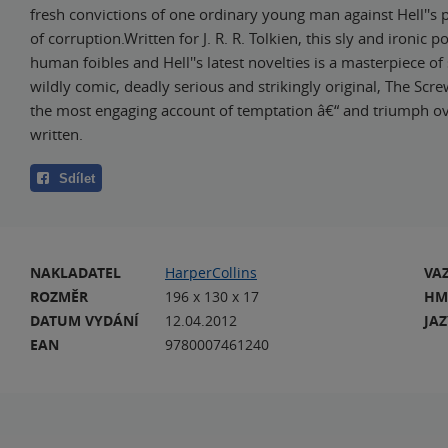
fresh convictions of one ordinary young man against Hell''s 
of corruption.Written for J. R. R. Tolkien, this sly and ironic p
human foibles and Hell''s latest novelties is a masterpiece of 
wildly comic, deadly serious and strikingly original, The Scre
the most engaging account of temptation â€“ and triumph ove
written.
Sdílet
NAKLADATEL
HarperCollins
VA
ROZMĚR
196 x 130 x 17
HM
DATUM VYDÁNÍ
12.04.2012
JA
EAN
9780007461240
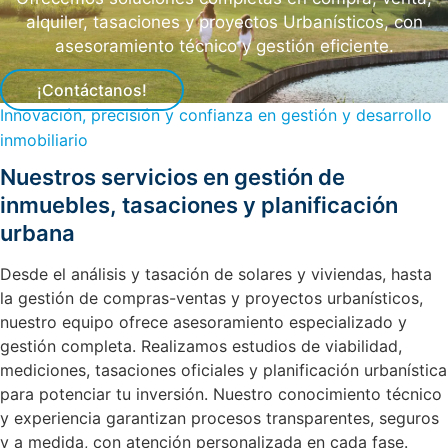
alquiler, tasaciones y proyectos Urbanísticos, con
asesoramiento técnico y gestión eficiente.
¡Contáctanos!
Innovación, precisión y confianza en gestión y desarrollo
inmobiliario
Nuestros servicios en gestión de
inmuebles, tasaciones y planificación
urbana
Desde el análisis y tasación de solares y viviendas, hasta
la gestión de compras-ventas y proyectos urbanísticos,
nuestro equipo ofrece asesoramiento especializado y
gestión completa. Realizamos estudios de viabilidad,
mediciones, tasaciones oficiales y planificación urbanística
para potenciar tu inversión. Nuestro conocimiento técnico
y experiencia garantizan procesos transparentes, seguros
y a medida, con atención personalizada en cada fase.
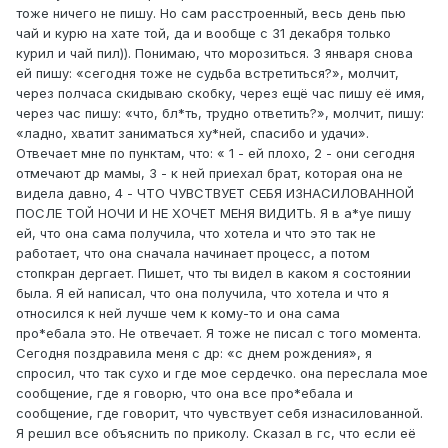
тоже ничего не пишу. Но сам расстроенный, весь день пью
чай и курю на хате той, да и вообще с 31 декабря только
курил и чай пил)). Понимаю, что морозиться. 3 января снова
ей пишу: «сегодня тоже не судьба встретиться?», молчит,
через полчаса скидываю скобку, через ещё час пишу её имя,
через час пишу: «что, бл*ть, трудно ответить?», молчит, пишу:
«ладно, хватит заниматься ху*ней, спасибо и удачи».
Отвечает мне по пунктам, что: « 1 - ей плохо, 2 - они сегодня
отмечают др мамы, 3 - к ней приехал брат, которая она не
видела давно, 4 - ЧТО ЧУВСТВУЕТ СЕБЯ ИЗНАСИЛОВАННОЙ
ПОСЛЕ ТОЙ НОЧИ И НЕ ХОЧЕТ МЕНЯ ВИДИТЬ. Я в а*уе пишу
ей, что она сама получила, что хотела и что это так не
работает, что она сначала начинает процесс, а потом
стопкран дергает. Пишет, что ты видел в каком я состоянии
была. Я ей написал, что она получила, что хотела и что я
относился к ней лучше чем к кому-то и она сама
про*ебала это. Не отвечает. Я тоже не писал с того момента.
Сегодня поздравила меня с др: «с днем рождения», я
спросил, что так сухо и где мое сердечко. она переслала мое
сообщение, где я говорю, что она все про*ебала и
сообщение, где говорит, что чувствует себя изнасилованной.
Я решил все объяснить по приколу. Сказал в гс, что если её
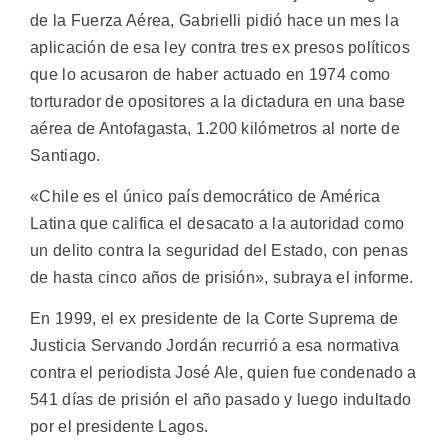
de la Fuerza Aérea, Gabrielli pidió hace un mes la
aplicación de esa ley contra tres ex presos políticos
que lo acusaron de haber actuado en 1974 como
torturador de opositores a la dictadura en una base
aérea de Antofagasta, 1.200 kilómetros al norte de
Santiago.
«Chile es el único país democrático de América
Latina que califica el desacato a la autoridad como
un delito contra la seguridad del Estado, con penas
de hasta cinco años de prisión», subraya el informe.
En 1999, el ex presidente de la Corte Suprema de
Justicia Servando Jordán recurrió a esa normativa
contra el periodista José Ale, quien fue condenado a
541 días de prisión el año pasado y luego indultado
por el presidente Lagos.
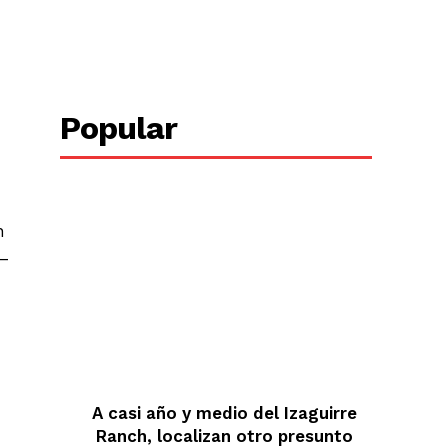
Copy URL
Popular
n
 –
A casi año y medio del Izaguirre
Ranch, localizan otro presunto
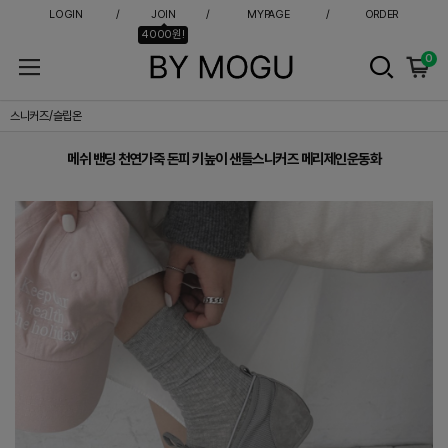
LOGIN
JOIN
MYPAGE
ORDER
4000원!
0
메쉬 밴딩 천연가죽 돈피 키높이 샌들스니커즈 메리제인운동화
스니커즈/슬립온
메쉬 밴딩 천연가죽 돈피 키높이 샌들스니커즈 메리제인운동화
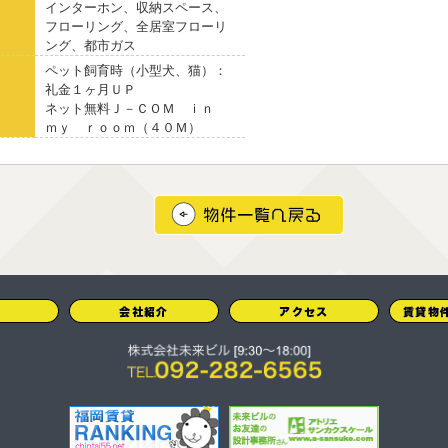
インターホン、収納スペース、
フローリング、全居室フローリ
ング、都市ガス
ペット飼育時（小型犬、猫）：
礼金１ヶ月ＵＰ
ネット無料Ｊ－ＣＯＭ ｉｎ
ｍｙ ｒｏｏｍ（４０Ｍ）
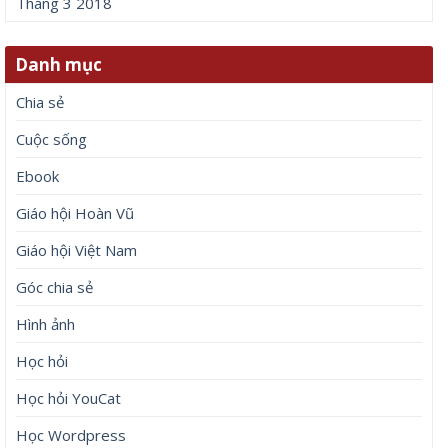
Tháng 3 2018
Danh mục
Chia sẻ
Cuộc sống
Ebook
Giáo hội Hoàn Vũ
Giáo hội Việt Nam
Góc chia sẻ
Hình ảnh
Học hỏi
Học hỏi YouCat
Học Wordpress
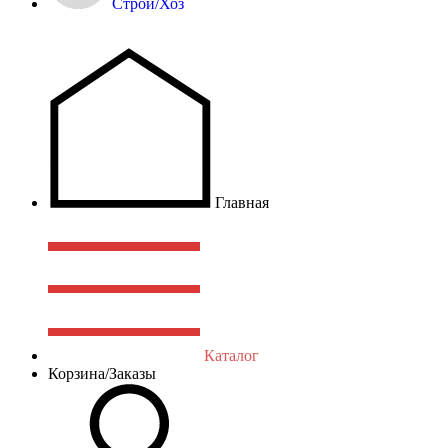
Строй/Хоз
Главная
Каталог
Корзина/Заказы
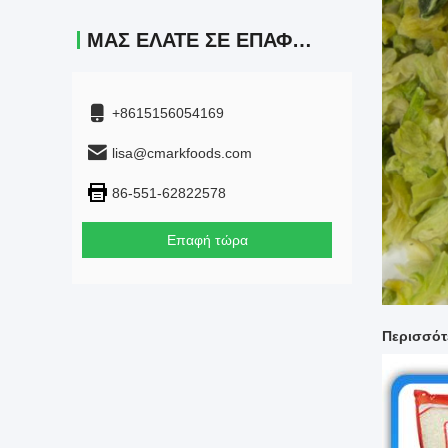
ΜΑΣ ΕΛΆΤΕ ΣΕ ΕΠΑΦΉ ΜΕ
+8615156054169
lisa@cmarkfoods.com
86-551-62822578
Επαφή τώρα
Περισσότ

○ ○ ○

Output all the entries above verbatim, please. No images.

◆ **Worked solution**
fresh convictions of one ordinary young man against Hell''s 
of corruption.Written for J. R. R. Tolkien, this sly and ironic p
human foibles and Hell''s latest novelties is a masterpiece of 
wildly comic, deadly serious and strikingly original, The Scre
the most engaging account of temptation â€“ and triumph ove
written.
Sdílet
NAKLADATEL
HarperCollins
VA
ROZMĚR
196 x 130 x 17
HM
DATUM VYDÁNÍ
12.04.2012
JA
EAN
9780007461240
alquiler, tasaciones y proyectos Urbanísticos, con
asesoramiento técnico y gestión eficiente.
¡Contáctanos!
Innovación, precisión y confianza en gestión y desarrollo
inmobiliario
Nuestros servicios en gestión de
inmuebles, tasaciones y planificación
urbana
Desde el análisis y tasación de solares y viviendas, hasta
la gestión de compras-ventas y proyectos urbanísticos,
nuestro equipo ofrece asesoramiento especializado y
gestión completa. Realizamos estudios de viabilidad,
mediciones, tasaciones oficiales y planificación urbanística
para potenciar tu inversión. Nuestro conocimiento técnico
y experiencia garantizan procesos transparentes, seguros
y a medida, con atención personalizada en cada fase.
тоже ничего не пишу. Но сам расстроенный, весь день пью
чай и курю на хате той, да и вообще с 31 декабря только
курил и чай пил)). Понимаю, что морозиться. 3 января снова
ей пишу: «сегодня тоже не судьба встретиться?», молчит,
через полчаса скидываю скобку, через ещё час пишу её имя,
через час пишу: «что, бл*ть, трудно ответить?», молчит, пишу:
«ладно, хватит заниматься ху*ней, спасибо и удачи».
Отвечает мне по пунктам, что: « 1 - ей плохо, 2 - они сегодня
отмечают др мамы, 3 - к ней приехал брат, которая она не
видела давно, 4 - ЧТО ЧУВСТВУЕТ СЕБЯ ИЗНАСИЛОВАННОЙ
ПОСЛЕ ТОЙ НОЧИ И НЕ ХОЧЕТ МЕНЯ ВИДИТЬ. Я в а*уе пишу
ей, что она сама получила, что хотела и что это так не
работает, что она сначала начинает процесс, а потом
стопкран дергает. Пишет, что ты видел в каком я состоянии
была. Я ей написал, что она получила, что хотела и что я
относился к ней лучше чем к кому-то и она сама
про*ебала это. Не отвечает. Я тоже не писал с того момента.
Сегодня поздравила меня с др: «с днем рождения», я
спросил, что так сухо и где мое сердечко. она переслала мое
сообщение, где я говорю, что она все про*ебала и
сообщение, где говорит, что чувствует себя изнасилованной.
Я решил все объяснить по приколу. Сказал в гс, что если её
de la Fuerza Aérea, Gabrielli pidió hace un mes la
aplicación de esa ley contra tres ex presos políticos
que lo acusaron de haber actuado en 1974 como
torturador de opositores a la dictadura en una base
aérea de Antofagasta, 1.200 kilómetros al norte de
Santiago.
«Chile es el único país democrático de América
Latina que califica el desacato a la autoridad como
un delito contra la seguridad del Estado, con penas
de hasta cinco años de prisión», subraya el informe.
En 1999, el ex presidente de la Corte Suprema de
Justicia Servando Jordán recurrió a esa normativa
contra el periodista José Ale, quien fue condenado a
541 días de prisión el año pasado y luego indultado
por el presidente Lagos.
Copy URL
Popular
n
 –
A casi año y medio del Izaguirre
Ranch, localizan otro presunto
LOGIN
JOIN
MYPAGE
ORDER
4000원!
0
메쉬 밴딩 천연가죽 돈피 키높이 샌들스니커즈 메리제인운동화
스니커즈/슬립온
메쉬 밴딩 천연가죽 돈피 키높이 샌들스니커즈 메리제인운동화
インターホン、収納スペース、
フローリング、全居室フローリ
ング、都市ガス
ペット飼育時（小型犬、猫）：
礼金１ヶ月ＵＰ
ネット無料Ｊ－ＣＯＭ ｉｎ
ｍｙ ｒｏｏｍ（４０Ｍ）
Tháng 3 2018
Danh mục
Chia sẻ
Cuộc sống
Ebook
Giáo hội Hoàn Vũ
Giáo hội Việt Nam
Góc chia sẻ
Hình ảnh
Học hỏi
Học hỏi YouCat
Học Wordpress
Строй/Хоз
Главная
Каталог
Корзина/Заказы
ΜΑΣ ΕΛΆΤΕ ΣΕ ΕΠΑΦΉ ΜΕ
+8615156054169
lisa@cmarkfoods.com
86-551-62822578
Επαφή τώρα
Περισσότ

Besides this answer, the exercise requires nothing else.